Breeding efforts to produce Cannabis with unique fragrance and flavour characteristics are also of interest. Consequently, the profile of terpenoids, which are highly abundant and largely responsible for the characteristic aroma of Cannabis, is of importance, with isoprenes, monoterpenes, and sesquiterpenes being the predominant classes [5,6].

Due to the legislation regulating Cannabis and related breeding programs, research into the cannabinoid biosynthetic pathway is underrepresented, and it has not been sufficiently characterised, especially at the molecular level [5,7]. Many other major crops have already been widely investigated from this perspective, especially after the advent of Next Generation Sequencing (NGS) technologies [7]. However, the recent modifications in legislation and less stringent regulations [8], as well as the availability of the Cannabis genomic sequence [9], have broadened research in this crop, with the aim also to improve its biomass quality, in the context of sustainable agriculture [10,11].

These legislative changes have also resulted in increased Cannabis production and, with it, a growth of the incidence and severity of crop pathogens, along with the detection of previously unreported diseases. Among emerging pathogens of Cannabis recently reported there are Botrytis cinerea [12,13], Fusarium spp. [14,15], Pythium [16,17] Golovinomyces spp. [12,13], and Hop latent viroid [18], where hop (Humulus lupulus) is a member of Cannabaceae and is closely related to Cannabis [19]. These pathogens can be grouped according to the tissues they infect: root and crown (Fusarium oxysporum, Fusarium proliferatum, Fusarium solani, Pythium myriotylum, Pythium dissotocum, Pythium aphanidermatum), leaves (Golovinomyces spp.), buds (Hop latent viroid) [12]. Botrytis cinerea is often classified as a postharvest pathogen and can attack Cannabis seeds, leaves, and stalks [12]. Fusarium and Pythium species are the most destructive root pathogens, especially when the infection occurs during vegetative growth. Crop losses resulting from the attack of these two pathogens can reach 30% of the total yield [12]. Botryis and Fusarium species also are harmful, as well as other fungi, such as Golovinomyces species, causing powdery mildew (PM, a common term for several taxa of plant pathogenic fungi), and colonizing foliar and flower tissues through the production of spores. Furthermore, extensive infection by fungi such as Fusarium can lead to mycotoxin accumulation in the tissues, potentially harmful to human health [20]. Hop latent viroid leads to malformation of buds and can infect other parts of the crop [18].

The above-reported fungi, oomycetes and the mentioned viroid have been investigated in Cannabis, as well as in several other crops, but little is known about infection within the seed, even though there are harmful pathogens, such as Alternaria, which can start their attack in developing seedlings [12]. The lack of significant research results on Cannabis bacteria pathogen defence mechanisms has also been underlined [21].

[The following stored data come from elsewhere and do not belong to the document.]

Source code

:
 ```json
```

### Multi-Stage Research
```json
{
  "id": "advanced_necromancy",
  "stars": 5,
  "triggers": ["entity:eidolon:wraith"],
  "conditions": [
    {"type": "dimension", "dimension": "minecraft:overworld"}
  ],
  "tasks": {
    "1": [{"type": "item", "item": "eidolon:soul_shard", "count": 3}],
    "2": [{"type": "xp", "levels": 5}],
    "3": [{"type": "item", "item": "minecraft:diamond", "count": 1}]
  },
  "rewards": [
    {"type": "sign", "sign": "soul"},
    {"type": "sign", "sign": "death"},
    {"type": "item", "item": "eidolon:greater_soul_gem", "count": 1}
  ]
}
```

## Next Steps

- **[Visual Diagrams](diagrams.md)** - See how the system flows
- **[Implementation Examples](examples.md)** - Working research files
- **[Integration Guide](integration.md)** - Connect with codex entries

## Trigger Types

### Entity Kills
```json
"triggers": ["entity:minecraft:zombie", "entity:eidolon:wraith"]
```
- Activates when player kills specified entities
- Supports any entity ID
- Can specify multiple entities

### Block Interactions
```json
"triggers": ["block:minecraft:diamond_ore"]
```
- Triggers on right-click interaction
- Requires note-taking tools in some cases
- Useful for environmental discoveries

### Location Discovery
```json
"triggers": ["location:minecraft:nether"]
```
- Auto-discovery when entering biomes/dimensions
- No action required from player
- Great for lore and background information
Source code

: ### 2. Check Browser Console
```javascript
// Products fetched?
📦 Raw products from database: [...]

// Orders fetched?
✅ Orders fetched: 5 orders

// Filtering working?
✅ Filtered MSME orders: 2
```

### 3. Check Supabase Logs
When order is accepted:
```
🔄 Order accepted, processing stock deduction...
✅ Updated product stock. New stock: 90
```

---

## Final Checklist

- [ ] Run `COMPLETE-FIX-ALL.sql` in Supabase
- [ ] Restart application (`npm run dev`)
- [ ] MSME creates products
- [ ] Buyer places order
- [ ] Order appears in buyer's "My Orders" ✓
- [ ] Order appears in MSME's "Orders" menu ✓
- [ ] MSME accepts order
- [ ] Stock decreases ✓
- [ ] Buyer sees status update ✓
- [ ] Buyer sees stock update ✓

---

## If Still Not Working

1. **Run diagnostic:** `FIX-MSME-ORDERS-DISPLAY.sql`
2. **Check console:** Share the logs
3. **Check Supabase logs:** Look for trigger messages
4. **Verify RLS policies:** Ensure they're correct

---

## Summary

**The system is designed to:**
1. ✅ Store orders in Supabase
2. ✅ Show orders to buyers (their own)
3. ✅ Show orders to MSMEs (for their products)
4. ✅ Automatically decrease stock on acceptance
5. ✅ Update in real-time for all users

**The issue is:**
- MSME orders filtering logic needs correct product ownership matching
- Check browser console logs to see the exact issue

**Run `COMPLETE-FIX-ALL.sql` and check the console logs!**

On the other hand, research into the characterization and use of biocontrol agents has consistently improved in recent years [22]. The use of synthetic fungicides to control fungal diseases has limitations due to toxicological risks, and it is necessary to replace them with safer means, for human health and with reduced environmental risks. Omics methods and their applications in the biocontrol field were recently reviewed by Massart et al. [23]. A better understanding of the molecular mechanisms underlying pathogen plant resistance can only have positive effects in this field of research.

Many of the above-reported pathogens have been identified using methods based on Polymerase Chain Reaction (PCR) of parts of rDNA, such as Internal Transcribed Spacer (ITS) and Inter Generic Spacer (IGS) regions [24]. However, for Golovinomyces and Botrytis, additional molecular markers were necessary to differentiate between species [25,26].